Me bajé del camión en el cruce y los primos llevaron a Terry a casa. Cuando llegaron, me hicieron señas de que el padre y la madre no estaban en casa, sino recogiendo uva. Así que corrí a la casa para pasar la tarde. Era una casucha de cuatro habitaciones; no conseguí imaginarme cómo se las arreglaban para vivir allí. Las moscas volaban sobre el fregadero. No había persianas, justo como en la canción: «La ventana está rota y entra la lluvia.» Terry, ahora en su casa, trajinaba con los cacharros de la cocina. Sus dos hermanas me sonrieron. Los niños gritaban en la carretera.

Cuando el sol enrojeció tras las nubes de mi último atardecer en el valle, Terry me llevó al granero de la granja de Heffelfinger. Este Heffelfinger poseía una próspera granja junto a la carretera. Reunimos unas cuantas cestas, Terry trajo mantas de su casa y quedé instalado sin más peligro que una enorme tarántula peluda que acechaba desde el remate del techo. Terry me dijo que no me haría nada si no la molestaba. Me tumbé y la miré. Fuimos luego al cementerio y trepé a un árbol. En el árbol canté «Blue Skies». Terry y Johnny estaban sentados en la yerba; teníamos uvas. En California se chupa el zumo de la uva y se tiran los pellejos, un auténtico lujo. Cayó la noche. Terry fue a su casa a cenar y volvió a las nueve con tortillas deliciosas y puré de judías. Encendí una hoguera en el suelo de cemento para alumbrarnos. Hicimos el amor sobre los cestos. Terry se levantó y corrió a la casucha. Su padre la reñía, le oía desde el granero. Ella me había dejado un poncho para que me defendiera del frío; me lo puse y salí a la luz de la luna, entre los viñedos, a ver qué pasaba. Llegué hasta el final del surco y me arrodillé en la tierra caliente.

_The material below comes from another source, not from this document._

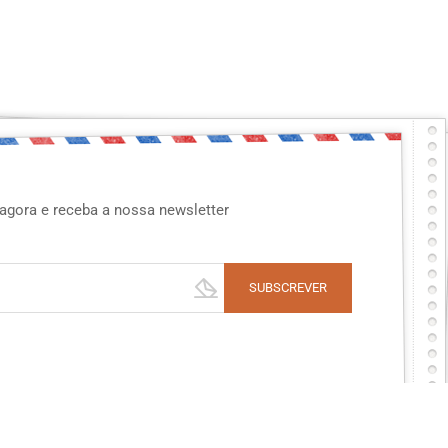
agora e receba a nossa newsletter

Sus cinco hermanos entonaban melodiosas canciones en español. Las estrellas titilaban sobre el techo, salía humo por la chimenea. Olí a puré de judías y a chiles. El viejo gruñía. Los hermanos seguían canturreando. La madre estaba en silencio. Johnny y los niños se reían en el dormitorio. Un hogar californiano; escondido entre las viñas yo lo veía todo. Me sentí dueño de un millón de dólares; me estaba aventurando en la enloquecida noche americana.

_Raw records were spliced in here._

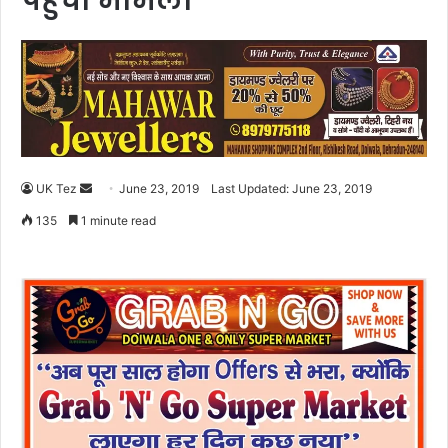
पहुंचा मामला
UK Tez
S
June 23, 2019
Last Updated: June 23, 2019
e
135
1 minute read
n
d
a
n
e
m
a
i
l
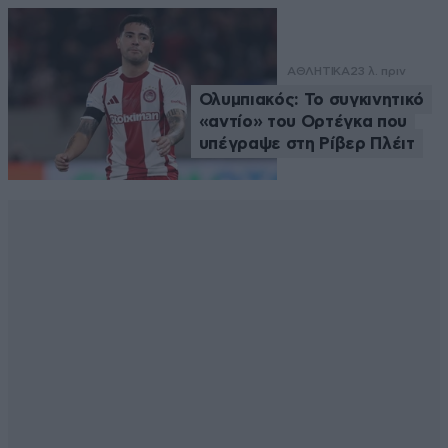
ΑΘΛΗΤΙΚΑ
23 λ. πριν
Ολυμπιακός: Το συγκινητικό
«αντίο» του Ορτέγκα που
υπέγραψε στη Ρίβερ Πλέιτ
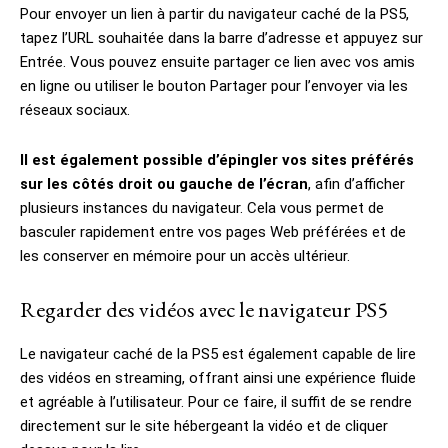
Pour envoyer un lien à partir du navigateur caché de la PS5,
tapez l’URL souhaitée dans la barre d’adresse et appuyez sur
Entrée. Vous pouvez ensuite partager ce lien avec vos amis
en ligne ou utiliser le bouton Partager pour l’envoyer via les
réseaux sociaux.
Il est également possible d’épingler vos sites préférés
sur les côtés droit ou gauche de l’écran
, afin d’afficher
plusieurs instances du navigateur. Cela vous permet de
basculer rapidement entre vos pages Web préférées et de
les conserver en mémoire pour un accès ultérieur.
Regarder des vidéos avec le navigateur PS5
Le navigateur caché de la PS5 est également capable de lire
des vidéos en streaming, offrant ainsi une expérience fluide
et agréable à l’utilisateur. Pour ce faire, il suffit de se rendre
directement sur le site hébergeant la vidéo et de cliquer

Terry salió dando un portazo. La abordé en la oscura carretera.

– ¿Qué es lo que pasa?

– Estamos riñendo todo el rato. Quiere que vaya a trabajar mañana. Dice que no quiere verme haciendo tonterías. Sal, quiero irme a Nueva York contigo.

– ¿Pero, cómo?

– No lo sé, queridísimo. Necesito estar contigo. Te quiero.